All material below is to be reproduced exactly.

Data entries:
-*-
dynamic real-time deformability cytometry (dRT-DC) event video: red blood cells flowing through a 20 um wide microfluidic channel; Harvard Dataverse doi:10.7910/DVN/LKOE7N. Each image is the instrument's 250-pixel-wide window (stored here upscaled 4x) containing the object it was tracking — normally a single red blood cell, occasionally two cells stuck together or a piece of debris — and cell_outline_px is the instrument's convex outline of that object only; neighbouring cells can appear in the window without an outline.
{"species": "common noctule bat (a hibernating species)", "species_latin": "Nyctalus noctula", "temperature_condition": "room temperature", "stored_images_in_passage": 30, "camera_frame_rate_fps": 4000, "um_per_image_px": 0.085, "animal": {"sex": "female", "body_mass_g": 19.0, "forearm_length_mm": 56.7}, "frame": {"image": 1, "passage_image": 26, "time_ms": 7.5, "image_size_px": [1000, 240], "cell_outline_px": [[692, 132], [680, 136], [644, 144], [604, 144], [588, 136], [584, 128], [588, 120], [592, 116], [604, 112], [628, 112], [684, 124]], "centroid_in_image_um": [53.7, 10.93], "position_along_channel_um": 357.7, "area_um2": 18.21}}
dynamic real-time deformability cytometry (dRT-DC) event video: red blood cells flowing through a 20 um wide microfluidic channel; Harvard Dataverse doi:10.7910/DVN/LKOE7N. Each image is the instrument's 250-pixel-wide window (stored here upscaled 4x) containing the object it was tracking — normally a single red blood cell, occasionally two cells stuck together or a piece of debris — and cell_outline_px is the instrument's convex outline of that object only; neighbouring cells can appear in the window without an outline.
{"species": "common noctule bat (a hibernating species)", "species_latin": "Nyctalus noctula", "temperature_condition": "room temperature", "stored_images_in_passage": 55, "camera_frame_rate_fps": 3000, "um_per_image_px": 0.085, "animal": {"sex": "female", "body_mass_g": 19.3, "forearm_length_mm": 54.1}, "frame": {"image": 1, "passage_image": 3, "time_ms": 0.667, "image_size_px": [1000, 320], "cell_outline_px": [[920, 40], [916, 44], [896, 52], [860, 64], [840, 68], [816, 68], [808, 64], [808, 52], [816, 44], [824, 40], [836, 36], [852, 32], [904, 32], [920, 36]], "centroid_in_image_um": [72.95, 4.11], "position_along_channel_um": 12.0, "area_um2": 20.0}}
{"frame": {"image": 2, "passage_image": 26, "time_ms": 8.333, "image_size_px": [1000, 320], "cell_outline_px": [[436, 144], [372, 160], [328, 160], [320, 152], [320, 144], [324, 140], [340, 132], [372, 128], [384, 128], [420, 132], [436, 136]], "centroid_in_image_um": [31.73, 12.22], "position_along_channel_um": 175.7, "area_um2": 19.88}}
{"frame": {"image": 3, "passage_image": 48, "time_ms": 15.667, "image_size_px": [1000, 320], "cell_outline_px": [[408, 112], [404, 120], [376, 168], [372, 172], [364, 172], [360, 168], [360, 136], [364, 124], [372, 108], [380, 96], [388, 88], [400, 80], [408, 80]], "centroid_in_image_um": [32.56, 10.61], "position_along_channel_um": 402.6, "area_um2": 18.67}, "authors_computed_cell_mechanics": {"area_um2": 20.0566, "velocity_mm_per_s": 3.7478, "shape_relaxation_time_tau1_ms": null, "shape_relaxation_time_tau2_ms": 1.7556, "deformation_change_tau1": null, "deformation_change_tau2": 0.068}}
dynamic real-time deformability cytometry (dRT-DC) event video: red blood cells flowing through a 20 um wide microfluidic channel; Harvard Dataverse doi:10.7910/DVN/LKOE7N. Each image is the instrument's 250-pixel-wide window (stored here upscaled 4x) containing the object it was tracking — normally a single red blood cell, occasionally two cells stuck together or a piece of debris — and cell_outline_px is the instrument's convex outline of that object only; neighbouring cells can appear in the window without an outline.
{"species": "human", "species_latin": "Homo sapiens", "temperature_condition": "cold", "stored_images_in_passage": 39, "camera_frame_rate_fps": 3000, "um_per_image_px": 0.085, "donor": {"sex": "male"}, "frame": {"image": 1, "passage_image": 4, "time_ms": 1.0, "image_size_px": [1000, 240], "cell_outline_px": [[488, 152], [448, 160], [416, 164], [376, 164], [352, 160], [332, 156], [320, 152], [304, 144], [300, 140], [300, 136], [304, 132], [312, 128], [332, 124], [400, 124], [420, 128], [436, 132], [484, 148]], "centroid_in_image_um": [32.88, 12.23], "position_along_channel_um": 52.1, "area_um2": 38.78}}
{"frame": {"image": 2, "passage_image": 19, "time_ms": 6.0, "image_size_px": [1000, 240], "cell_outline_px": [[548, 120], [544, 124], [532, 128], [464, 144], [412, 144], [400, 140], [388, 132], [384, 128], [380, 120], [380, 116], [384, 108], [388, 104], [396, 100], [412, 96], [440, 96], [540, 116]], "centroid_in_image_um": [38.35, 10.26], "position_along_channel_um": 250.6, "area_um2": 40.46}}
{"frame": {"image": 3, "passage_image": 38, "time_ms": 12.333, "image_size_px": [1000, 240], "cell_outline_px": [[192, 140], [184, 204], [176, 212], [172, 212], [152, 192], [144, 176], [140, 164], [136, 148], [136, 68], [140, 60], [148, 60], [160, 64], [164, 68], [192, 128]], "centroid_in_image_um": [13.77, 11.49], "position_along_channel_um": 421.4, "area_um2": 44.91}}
-*-
Worked answer
dynamic real-time deformability cytometry (dRT-DC) event video: red blood cells flowing through a 20 um wide microfluidic channel; Harvard Dataverse doi:10.7910/DVN/LKOE7N. Each image is the instrument's 250-pixel-wide window (stored here upscaled 4x) containing the object it was tracking — normally a single red blood cell, occasionally two cells stuck together or a piece of debris — and cell_outline_px is the instrument's convex outline of that object only; neighbouring cells can appear in the window without an outline.
{"species": "common noctule bat (a hibernating species)", "species_latin": "Nyctalus noctula", "temperature_condition": "room temperature", "stored_images_in_passage": 30, "camera_frame_rate_fps": 4000, "um_per_image_px": 0.085, "animal": {"sex": "female", "body_mass_g": 19.0, "forearm_length_mm": 56.7}, "frame": {"image": 1, "passage_image": 26, "time_ms": 7.5, "image_size_px": [1000, 240], "cell_outline_px": [[692, 132], [680, 136], [644, 144], [604, 144], [588, 136], [584, 128], [588, 120], [592, 116], [604, 112], [628, 112], [684, 124]], "centroid_in_image_um": [53.7, 10.93], "position_along_channel_um": 357.7, "area_um2": 18.21}}
dynamic real-time deformability cytometry (dRT-DC) event video: red blood cells flowing through a 20 um wide microfluidic channel; Harvard Dataverse doi:10.7910/DVN/LKOE7N. Each image is the instrument's 250-pixel-wide window (stored here upscaled 4x) containing the object it was tracking — normally a single red blood cell, occasionally two cells stuck together or a piece of debris — and cell_outline_px is the instrument's convex outline of that object only; neighbouring cells can appear in the window without an outline.
{"species": "common noctule bat (a hibernating species)", "species_latin": "Nyctalus noctula", "temperature_condition": "room temperature", "stored_images_in_passage": 55, "camera_frame_rate_fps": 3000, "um_per_image_px": 0.085, "animal": {"sex": "female", "body_mass_g": 19.3, "forearm_length_mm": 54.1}, "frame": {"image": 1, "passage_image": 3, "time_ms": 0.667, "image_size_px": [1000, 320], "cell_outline_px": [[920, 40], [916, 44], [896, 52], [860, 64], [840, 68], [816, 68], [808, 64], [808, 52], [816, 44], [824, 40], [836, 36], [852, 32], [904, 32], [920, 36]], "centroid_in_image_um": [72.95, 4.11], "position_along_channel_um": 12.0, "area_um2": 20.0}}
{"frame": {"image": 2, "passage_image": 26, "time_ms": 8.333, "image_size_px": [1000, 320], "cell_outline_px": [[436, 144], [372, 160], [328, 160], [320, 152], [320, 144], [324, 140], [340, 132], [372, 128], [384, 128], [420, 132], [436, 136]], "centroid_in_image_um": [31.73, 12.22], "position_along_channel_um": 175.7, "area_um2": 19.88}}
{"frame": {"image": 3, "passage_image": 48, "time_ms": 15.667, "image_size_px": [1000, 320], "cell_outline_px": [[408, 112], [404, 120], [376, 168], [372, 172], [364, 172], [360, 168], [360, 136], [364, 124], [372, 108], [380, 96], [388, 88], [400, 80], [408, 80]], "centroid_in_image_um": [32.56, 10.61], "position_along_channel_um": 402.6, "area_um2": 18.67}, "authors_computed_cell_mechanics": {"area_um2": 20.0566, "velocity_mm_per_s": 3.7478, "shape_relaxation_time_tau1_ms": null, "shape_relaxation_time_tau2_ms": 1.7556, "deformation_change_tau1": null, "deformation_change_tau2": 0.068}}
dynamic real-time deformability cytometry (dRT-DC) event video: red blood cells flowing through a 20 um wide microfluidic channel; Harvard Dataverse doi:10.7910/DVN/LKOE7N. Each image is the instrument's 250-pixel-wide window (stored here upscaled 4x) containing the object it was tracking — normally a single red blood cell, occasionally two cells stuck together or a piece of debris — and cell_outline_px is the instrument's convex outline of that object only; neighbouring cells can appear in the window without an outline.
{"species": "human", "species_latin": "Homo sapiens", "temperature_condition": "cold", "stored_images_in_passage": 39, "camera_frame_rate_fps": 3000, "um_per_image_px": 0.085, "donor": {"sex": "male"}, "frame": {"image": 1, "passage_image": 4, "time_ms": 1.0, "image_size_px": [1000, 240], "cell_outline_px": [[488, 152], [448, 160], [416, 164], [376, 164], [352, 160], [332, 156], [320, 152], [304, 144], [300, 140], [300, 136], [304, 132], [312, 128], [332, 124], [400, 124], [420, 128], [436, 132], [484, 148]], "centroid_in_image_um": [32.88, 12.23], "position_along_channel_um": 52.1, "area_um2": 38.78}}
{"frame": {"image": 2, "passage_image": 19, "time_ms": 6.0, "image_size_px": [1000, 240], "cell_outline_px": [[548, 120], [544, 124], [532, 128], [464, 144], [412, 144], [400, 140], [388, 132], [384, 128], [380, 120], [380, 116], [384, 108], [388, 104], [396, 100], [412, 96], [440, 96], [540, 116]], "centroid_in_image_um": [38.35, 10.26], "position_along_channel_um": 250.6, "area_um2": 40.46}}
{"frame": {"image": 3, "passage_image": 38, "time_ms": 12.333, "image_size_px": [1000, 240], "cell_outline_px": [[192, 140], [184, 204], [176, 212], [172, 212], [152, 192], [144, 176], [140, 164], [136, 148], [136, 68], [140, 60], [148, 60], [160, 64], [164, 68], [192, 128]], "centroid_in_image_um": [13.77, 11.49], "position_along_channel_um": 421.4, "area_um2": 44.91}}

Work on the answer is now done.